Write out the lines of each row below word for word, leaving out the pictures.

(Collected data entries)
________

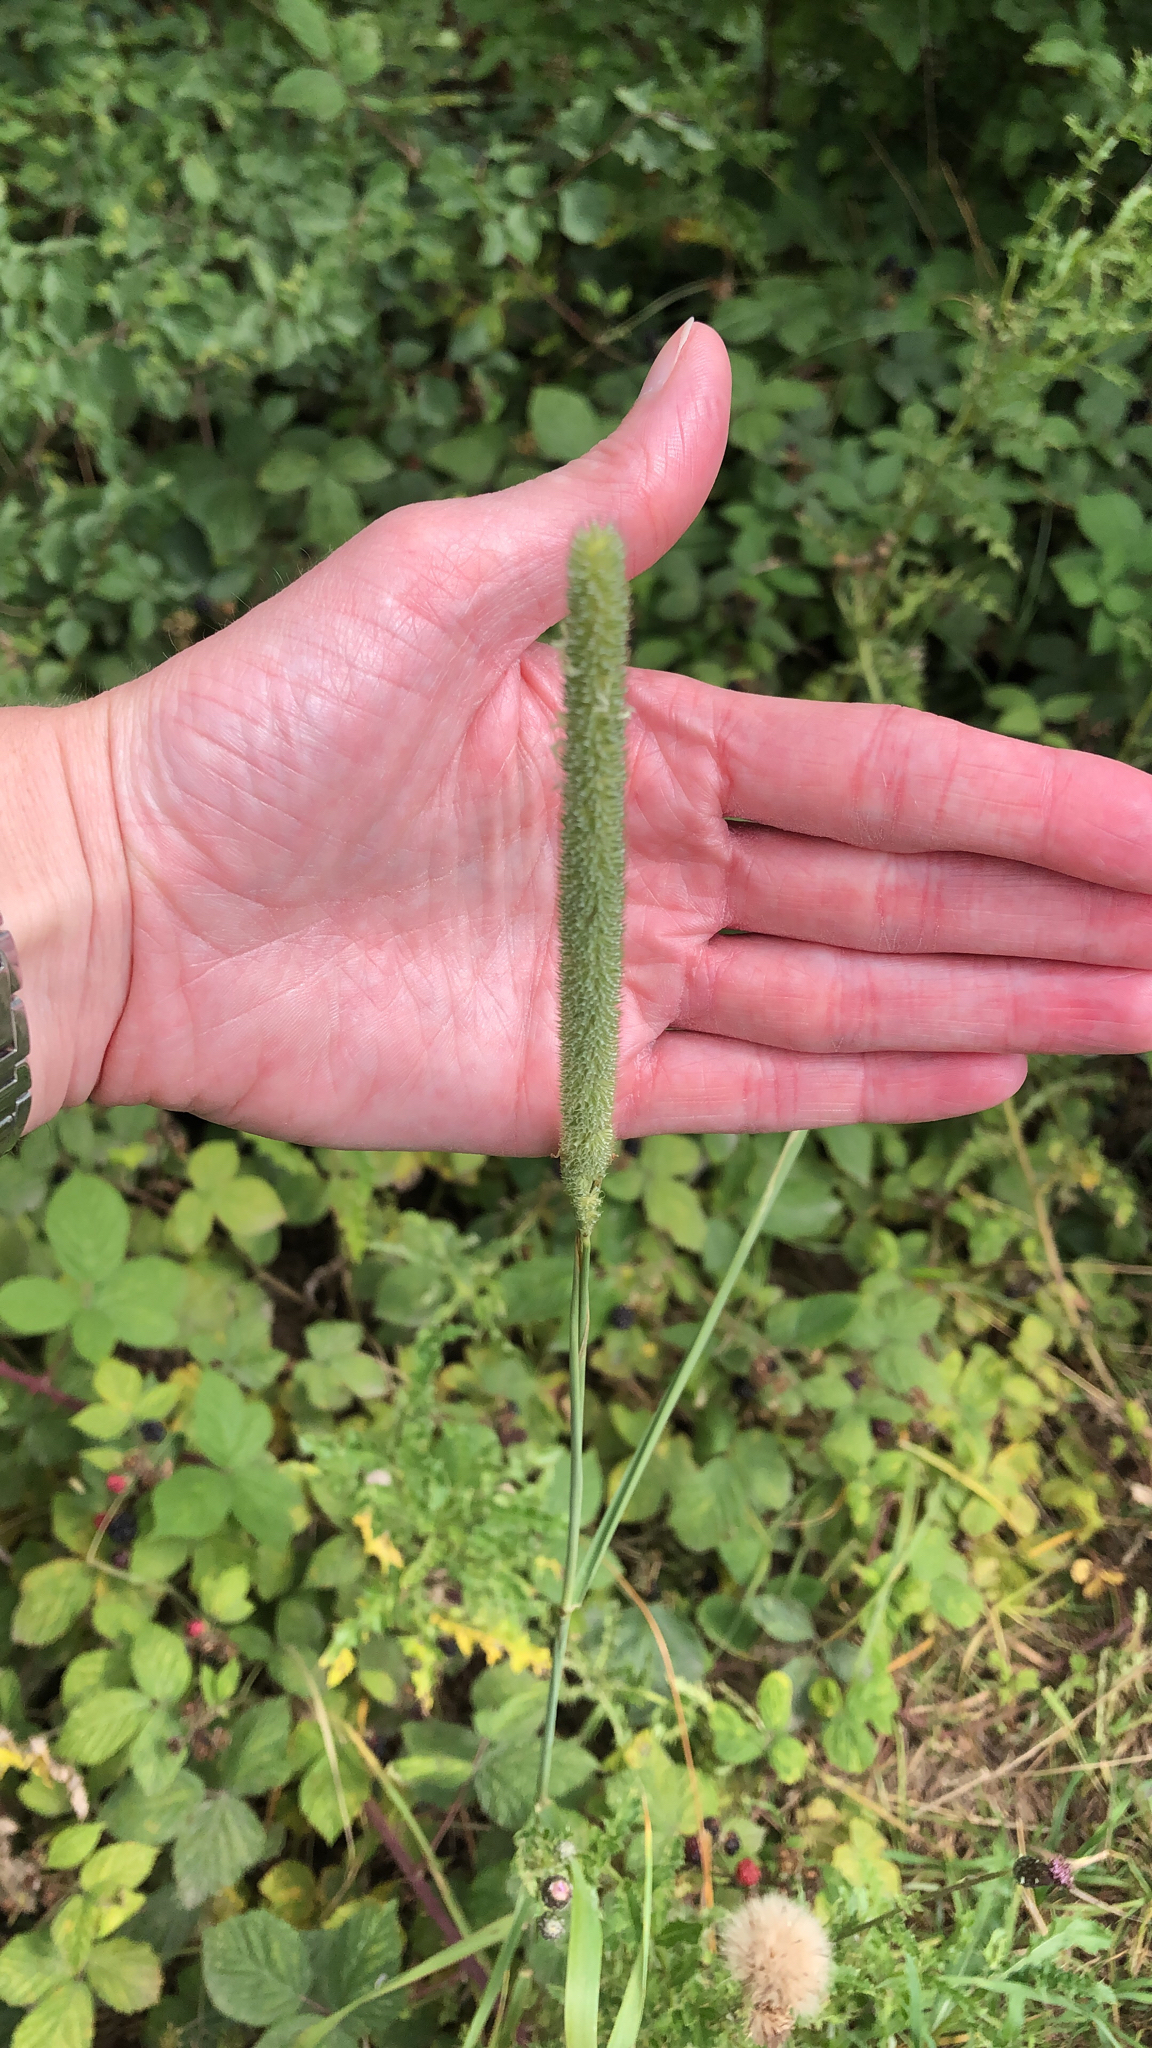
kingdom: Plantae
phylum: Tracheophyta
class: Liliopsida
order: Poales
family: Poaceae
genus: Phleum
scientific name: Phleum pratense
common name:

________

**ANSWER FOR THIS EXERCISE**
kingdom: Plantae
phylum: Tracheophyta
class: Liliopsida
order: Poales
family: Poaceae
genus: Phleum
scientific name: Phleum pratense
common name:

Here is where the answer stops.